I recently discovered a friend of mine has homicidal fantasies. I assured them I would be a loyal and caring friend and I really mean it but I’m concerned and wish to help. I know this needs to be taken care of by a professional, but I have no idea how to get them help when neither of us have the resources to do so. They tell me that they have had this since they were very young and fantasize about murdering other people they know: family, friends, even strangers repeatedly and all the time. They don’t have an urge to act on these fantasies thankfully but they are a very prominent morbid obsession for them. I am the only true friend they’ve ever had and the only one they’ve ever told about this as well as one of the very few people they’ve never thought of killing.

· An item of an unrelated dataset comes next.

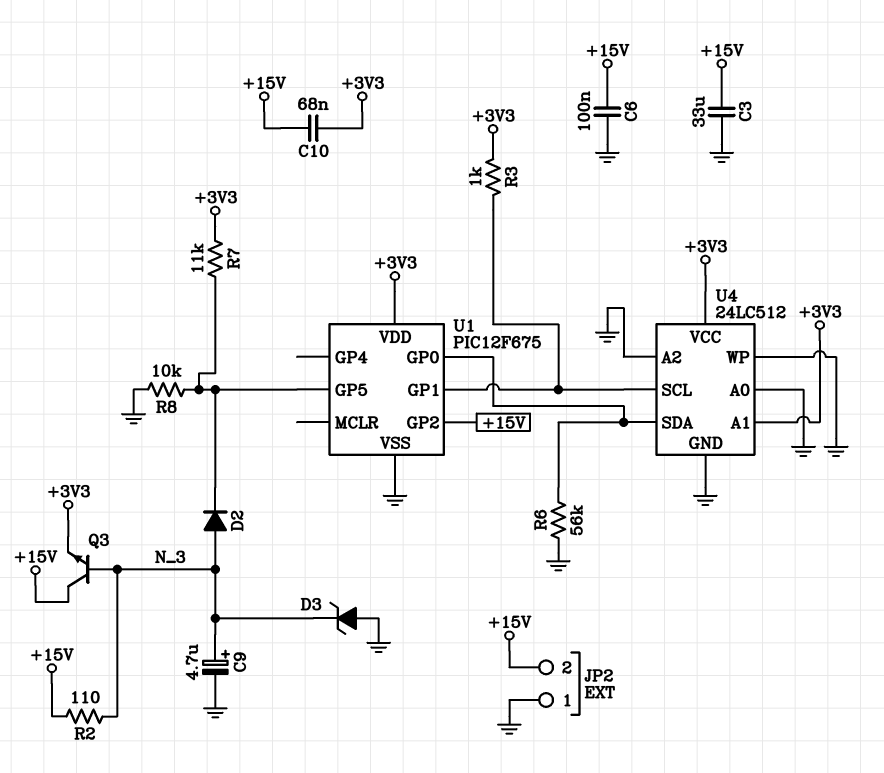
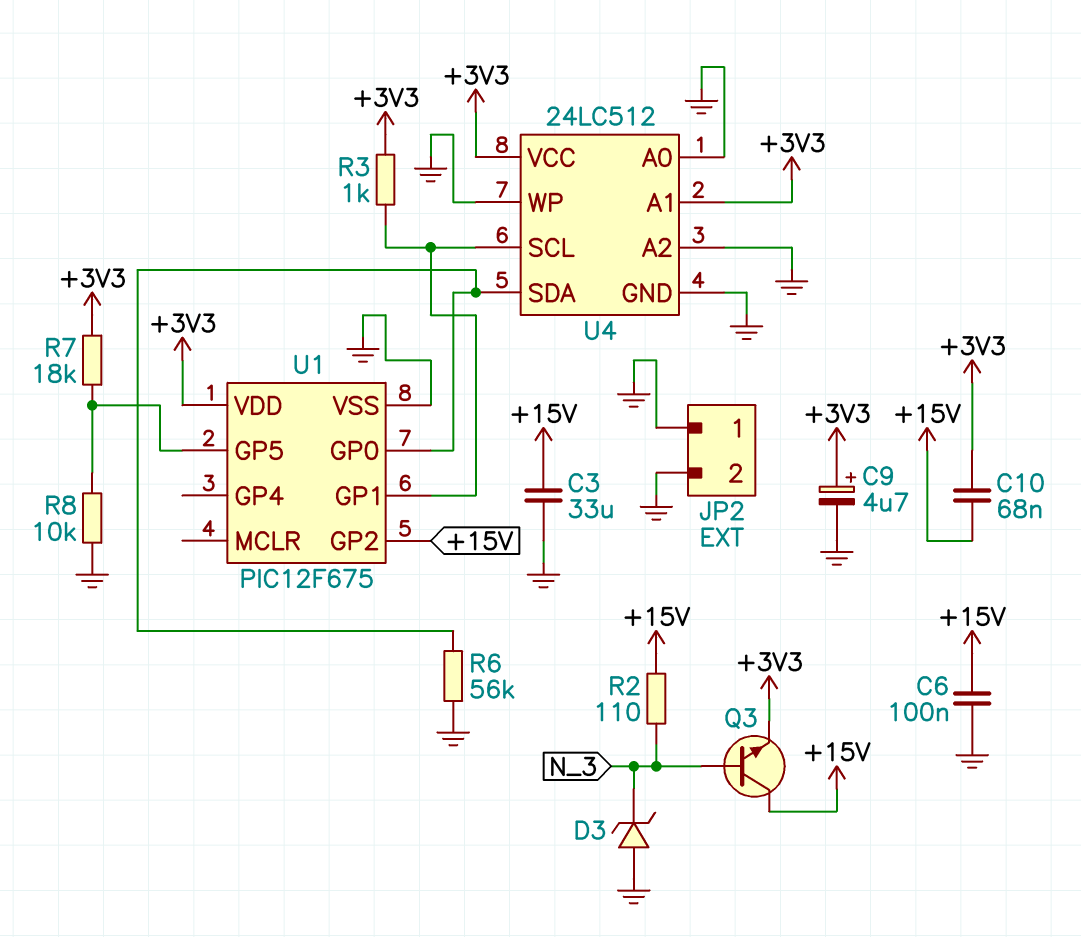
C9: 4.7uF (plus N_3, minus GND) -> 4.7uF (plus +3V3, minus GND)
D2: diode (A N_3, K U1/GP5) -> none
JP2 pin 2: +15V -> GND
R7: 11k (+3V3, U1/GP5) -> 18k (+3V3, U1/GP5)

I know that this person has a very high tendency to bottle up emotions — they have panic attacks, extreme social anxiety, ect. In short, they’re a trouble individual. Could you give me a general idea as to what tends to cause homicidal fantasy? And, more importantly, what is the best way for me to support them through this as their friend? What can I do to help? And how can I find help provided that they don’t have the money to go see a true professional?
A. It’s important to realize that your friend needs help beyond what you can provide. Strongly encourage them to consult a mental health professional. Contact the school guidance counselor and ask for their help. They will know what to do.
If that is not an option, then speak to a trusted adult, perhaps even your parents, about getting help. You may not have to reveal the homicidal ideation, but try to say enough to get your point across. You could mention the panic attacks and extreme anxiety.
It’s not clear why some people have homicidal thoughts. It could be a maladaptive coping skill. Some people are struggling with emotional problems. The homicidal thoughts might be a response to the frustration of experiencing strong, unpleasant emotions. It’s also probably linked to their anxiety.
There are many potential theories, but even if you knew why your friend had homicidal thoughts it would not help very much. Knowing why is interesting, but it doesn’t solve the problem.
The bottom line is that your friend needs help. These symptoms are highly treatable by mental health professionals. Do your best to encourage them to seek help. Don’t hesitate to call the authorities if you believe that they are a danger to themselves or to others. Understandably, you don’t want to upset your friend by revealing information that was shared in confidence, but it is far better to act before something bad happens. Please write again if you have additional questions.